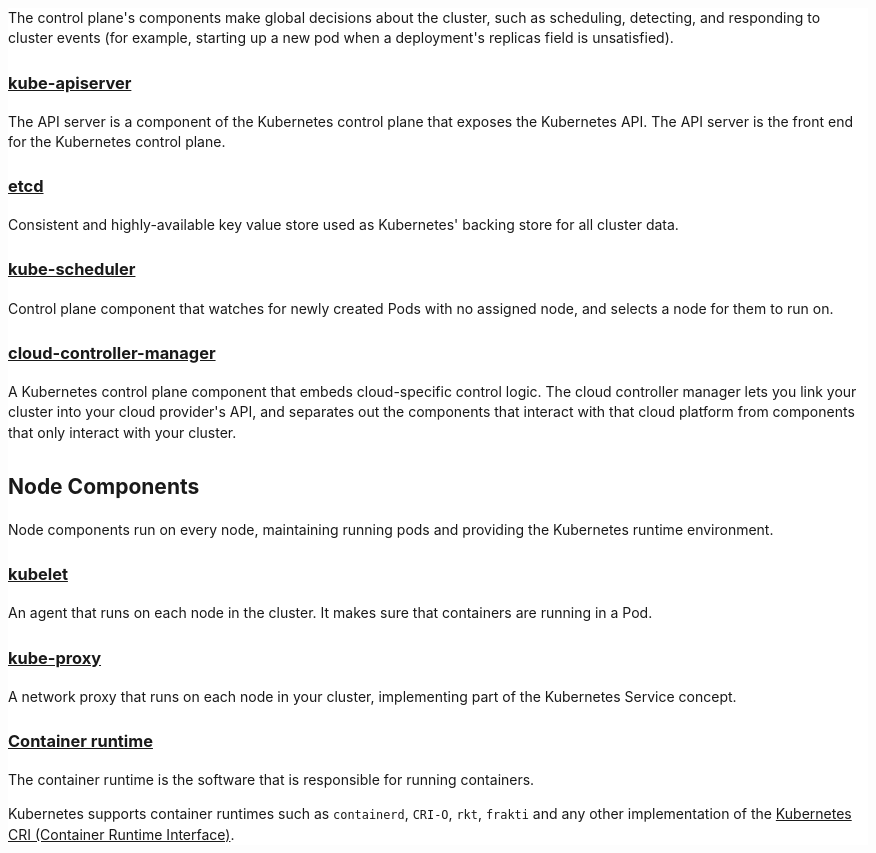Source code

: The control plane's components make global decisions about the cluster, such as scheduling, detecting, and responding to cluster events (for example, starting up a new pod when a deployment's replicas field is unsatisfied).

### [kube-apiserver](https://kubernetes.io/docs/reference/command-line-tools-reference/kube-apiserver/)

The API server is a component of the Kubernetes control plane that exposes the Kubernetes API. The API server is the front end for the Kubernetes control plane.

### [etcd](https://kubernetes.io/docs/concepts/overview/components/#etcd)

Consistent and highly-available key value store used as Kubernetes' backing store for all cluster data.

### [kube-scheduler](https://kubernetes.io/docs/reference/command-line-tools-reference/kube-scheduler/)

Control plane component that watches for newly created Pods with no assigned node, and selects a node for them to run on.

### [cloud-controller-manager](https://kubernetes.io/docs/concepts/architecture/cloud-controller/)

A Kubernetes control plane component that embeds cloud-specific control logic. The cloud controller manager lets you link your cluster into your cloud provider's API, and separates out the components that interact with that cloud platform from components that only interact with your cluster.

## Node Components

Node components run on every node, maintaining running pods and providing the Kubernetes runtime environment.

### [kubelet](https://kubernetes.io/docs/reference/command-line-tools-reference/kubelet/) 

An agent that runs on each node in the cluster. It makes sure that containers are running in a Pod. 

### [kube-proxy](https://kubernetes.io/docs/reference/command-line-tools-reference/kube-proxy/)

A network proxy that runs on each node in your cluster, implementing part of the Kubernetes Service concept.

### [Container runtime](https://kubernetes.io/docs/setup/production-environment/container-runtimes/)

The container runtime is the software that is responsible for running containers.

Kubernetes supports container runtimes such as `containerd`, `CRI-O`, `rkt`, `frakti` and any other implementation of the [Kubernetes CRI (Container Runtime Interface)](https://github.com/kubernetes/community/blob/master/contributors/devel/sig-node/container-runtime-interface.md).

* WRITTEN TASK: Total lines with "each" in the records above: report that figure alone.

* ANSWER TO THIS TASK: 2